Lev Zelenyi, a lead physicist at the Space Research Institute in Moscow who participated in the current event on the ExoMars rover, described the situation as “dangerous” and said in an email to the AP that it should He and other Russian scientists now “learn how to live and work in this new way.”
In some large companies, the future is uncertain. Work continues on the 35-nation ITER fusion-energy project in southern France, with Russia among the seven founders sharing the costs and results from the experiment.
Laban Coblentz, an ITER spokesman, said the project continues to be “an attempt by countries with different ideas to physically build something.” Among the major supplies Russia will supply is a large superconducting magnet awaiting test in St. Petersburg. Petersburg before shipping – probably a few years.
Researchers looking for hard black matter believe they won’t miss the more than 1,000 Russian scientists who are giving experiments at the European nuclear research group CERN. Joachim Mnich, head of research and census, said the punishment should be reserved for the Russian government, not the Russian partners. CERN has previously released Russia’s surveillance status on the group, but “we’re not going to send anyone home,” Mnich told the AP.
In other schools, scientists say that Russian knowledge is disappearing. Adrian Muxworthy, a professor at London’s Imperial College, said that in his research on the Earth’s magnetic field, Russian -made instruments “could perform measurements that professionals could not. Other things done in the West to do. ” Muxworthy no longer considers the donation from Russia from the 250 -million -year -old Siberian rocks he intended to teach.
In Germany, aerospace scientist Markus Rex, the annual worldwide mission he led to the Arctic in 2019-2020, said it would be impossible not to have powerful Russian ships flying through the ice to keep their research ship supplied with food, firewood and other necessities.

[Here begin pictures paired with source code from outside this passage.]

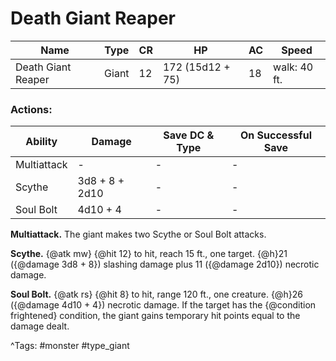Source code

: # Death Giant Reaper

| Name | Type | CR | HP | AC | Speed |
|------|------|----|----|----|-------|
| Death Giant Reaper | Giant | 12 | 172 (15d12 + 75) | 18 | walk: 40 ft. |

### Actions:

| Ability | Damage | Save DC & Type | On Successful Save |
|---------|--------|----------------|--------------------|
| Multiattack | - | - | - |
| Scythe | 3d8 + 8 + 2d10 | - | - |
| Soul Bolt | 4d10 + 4 | - | - |


**Multiattack.** The giant makes two Scythe or Soul Bolt attacks.

**Scythe.** {@atk mw} {@hit 12} to hit, reach 15 ft., one target. {@h}21 ({@damage 3d8 + 8}) slashing damage plus 11 ({@damage 2d10}) necrotic damage.

**Soul Bolt.** {@atk rs} {@hit 8} to hit, range 120 ft., one creature. {@h}26 ({@damage 4d10 + 4}) necrotic damage. If the target has the {@condition frightened} condition, the giant gains temporary hit points equal to the damage dealt.

^Tags: #monster #type_giant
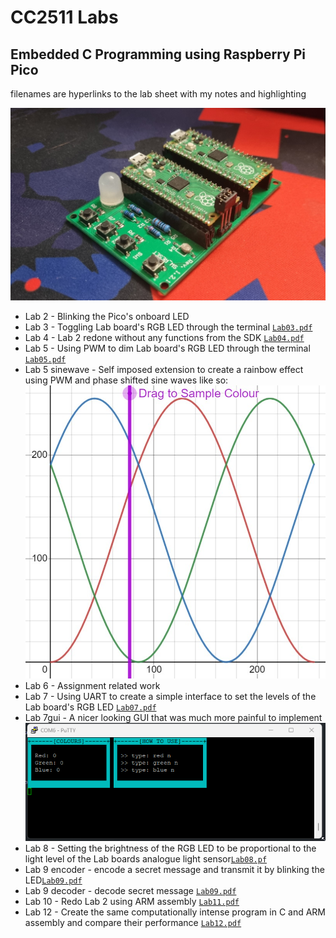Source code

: # CC2511 Labs
##  Embedded C Programming using Raspberry Pi Pico
filenames are hyperlinks to the lab sheet with my notes and highlighting

![Lab Board](Documentation/lab_board.jpg)

- Lab 2 - Blinking the Pico's onboard LED
- Lab 3 - Toggling Lab board's RGB LED through the terminal [`Lab03.pdf`](Documentation/Lab03.pdf)
- Lab 4 - Lab 2 redone without any functions from the SDK [`Lab04.pdf`](Documentation/Lab04.pdf)
- Lab 5 - Using PWM to dim Lab board's RGB LED through the terminal [`Lab05.pdf`](Documentation/Lab05.pdf)
- Lab 5 sinewave - Self imposed extension to create a rainbow effect using PWM and phase shifted sine waves like so:
  <a href="https://www.desmos.com/calculator/1ixziug23u">
      <img src="Documentation/sinewave.jpg" alt="Desmos Calculator" width="500"/>
  </a>
- Lab 6 - Assignment related work
- Lab 7 - Using UART to create a simple interface to set the levels of the Lab board's RGB LED [`Lab07.pdf`](Documentation/Lab07.pdf)
- Lab 7gui - A nicer looking GUI that was much more painful to implement ![GUI Demo](Documentation/guidemo.gif)
- Lab 8 - Setting the brightness of the RGB LED to be proportional to the light level of the Lab boards analogue light sensor[`Lab08.pf`](Documentation/Lab08.pdf)
- Lab 9 encoder - encode a secret message and transmit it by blinking the LED[`Lab09.pdf`](Documentation/Lab09.pdf)
- Lab 9 decoder - decode secret message [`Lab09.pdf`](Documentation/Lab9.pdf)
- Lab 10 - Redo Lab 2 using ARM assembly [`Lab11.pdf`](Documentation/Lab10.pdf)
- Lab 12 - Create the same computationally intense program in C and ARM assembly and compare their performance [`Lab12.pdf`](Documentation/Lab.pdf)

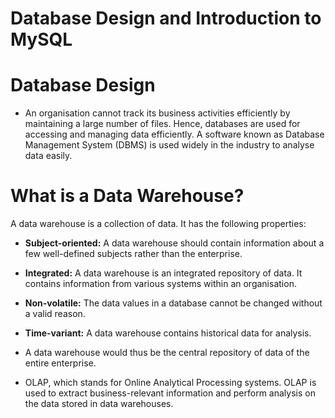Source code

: # Database Design and Introduction to MySQL

# Database Design

- An organisation cannot track its business activities efficiently by maintaining a large number of files. Hence, databases are used for accessing and managing data efficiently. A software known as Database Management System (DBMS) is used widely in the industry to analyse data easily.

# What is a Data Warehouse?

A data warehouse is a collection of data. It has the following properties:

- **Subject-oriented:** A data warehouse should contain information about a few well-defined subjects rather than the enterprise.
- **Integrated:** A data warehouse is an integrated repository of data. It contains information from various systems within an organisation.
- **Non-volatile:** The data values in a database cannot be changed without a valid reason.
- **Time-variant:** A data warehouse contains historical data for analysis.

- A data warehouse would thus be the central repository of data of the entire enterprise.
- OLAP, which stands for Online Analytical Processing systems. OLAP is used to extract business-relevant information and perform analysis on the data stored in data warehouses.
  
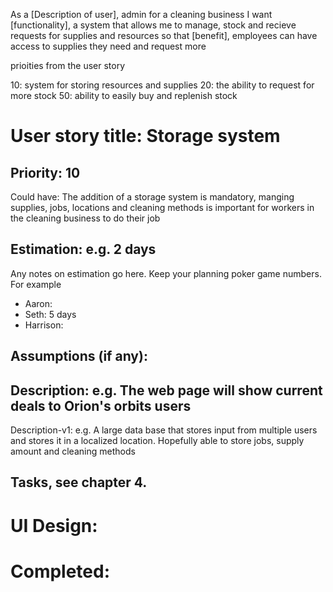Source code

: As a [Description of user], admin for a cleaning business
I want [functionality], a system that allows me to manage, stock and recieve requests for supplies and resources 
so that [benefit], employees can have access to supplies they need and request more

prioities from the user story

10: system for storing resources and supplies
20: the ability to request for more stock
50: ability to easily buy and replenish stock


# User story title: Storage system

## Priority: 10
Could have:
The addition of a storage system is mandatory, manging supplies, jobs, locations and cleaning methods is important for workers in the cleaning business to do their job

## Estimation: e.g. 2 days
Any notes on estimation go here. Keep your planning poker game numbers. For example
* Aaron:
* Seth: 5 days 
* Harrison:


## Assumptions (if any):

## Description: e.g. The web page will show current deals to Orion's orbits users

Description-v1: e.g. A large data base that stores input from multiple users and stores it in a localized location. Hopefully able to store jobs, supply amount and cleaning methods

## Tasks, see chapter 4.



# UI Design:


# Completed:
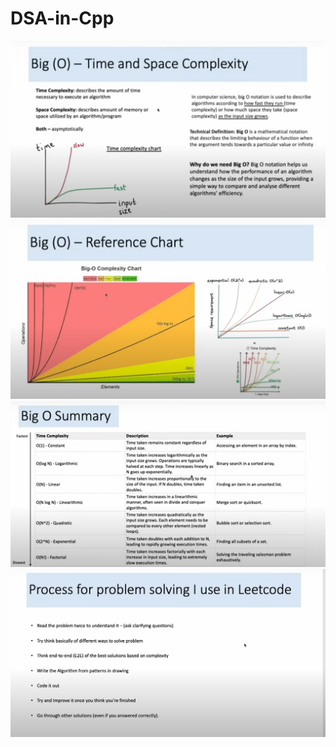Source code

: # DSA-in-Cpp
![Big-O](images/Big-O.png)
![Reference-chart](images/graph.png)
![summary](images/summary.png)
![problem-solving](images/problem_solving.png)
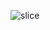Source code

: ![slice](https://capsule-render.vercel.app/api?type=slice&color=auto&height=200&text=kimdakyeom&fontAlign=70&rotate=13&fontAlignY=25&desc=💻full%20stack%20developer💻&descAlign=70.&descAlignY=44)
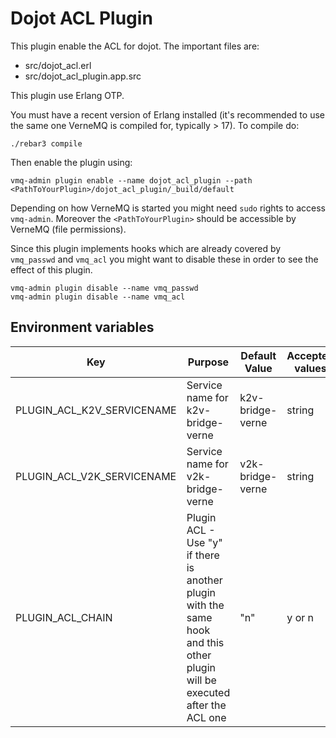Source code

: # Dojot ACL Plugin

This plugin enable the ACL for dojot. The important files are:

- src/dojot_acl.erl
- src/dojot_acl_plugin.app.src

This plugin use Erlang OTP.


You must have a recent version of Erlang installed (it's recommended to use the
same one VerneMQ is compiled for, typically > 17). To compile do:

    ./rebar3 compile

Then enable the plugin using:

    vmq-admin plugin enable --name dojot_acl_plugin --path <PathToYourPlugin>/dojot_acl_plugin/_build/default

Depending on how VerneMQ is started you might need ``sudo`` rights to access ``vmq-admin``.
Moreover the ``<PathToYourPlugin>`` should be accessible by VerneMQ (file permissions).

Since this plugin implements hooks which are already covered by
``vmq_passwd`` and ``vmq_acl`` you might want to disable these in order to see
the effect of this plugin.

    vmq-admin plugin disable --name vmq_passwd
    vmq-admin plugin disable --name vmq_acl

## **Environment variables**

Key                      | Purpose                                           | Default Value        | Accepted values
-----------------------  | --------------------------------------------------| --------------       |----------------
PLUGIN_ACL_K2V_SERVICENAME   | Service name for k2v-bridge-verne                       | k2v-bridge-verne     | string
PLUGIN_ACL_V2K_SERVICENAME   | Service name for v2k-bridge-verne                       | v2k-bridge-verne     | string
PLUGIN_ACL_CHAIN             |  Plugin ACL - Use "y" if there is another plugin with the same hook and this other plugin will be executed after the ACL one    | "n"                  | y or n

Ukraine’s aggression is stopping this “very close,” and joint efforts are coming to study the impact of climate change, he told the AP.
“It’s going to hurt science. We’re going to lose things,” Rex said. “Just leave the map and look at the Arctic. It’s very difficult to do serious research in the Arctic if you don’t leave that important thing there, Russia.”
“It’s a real dream because the Arctic is changing so fast,” he said. “It doesn’t wait for us to settle our political disputes or just want to win over other countries.”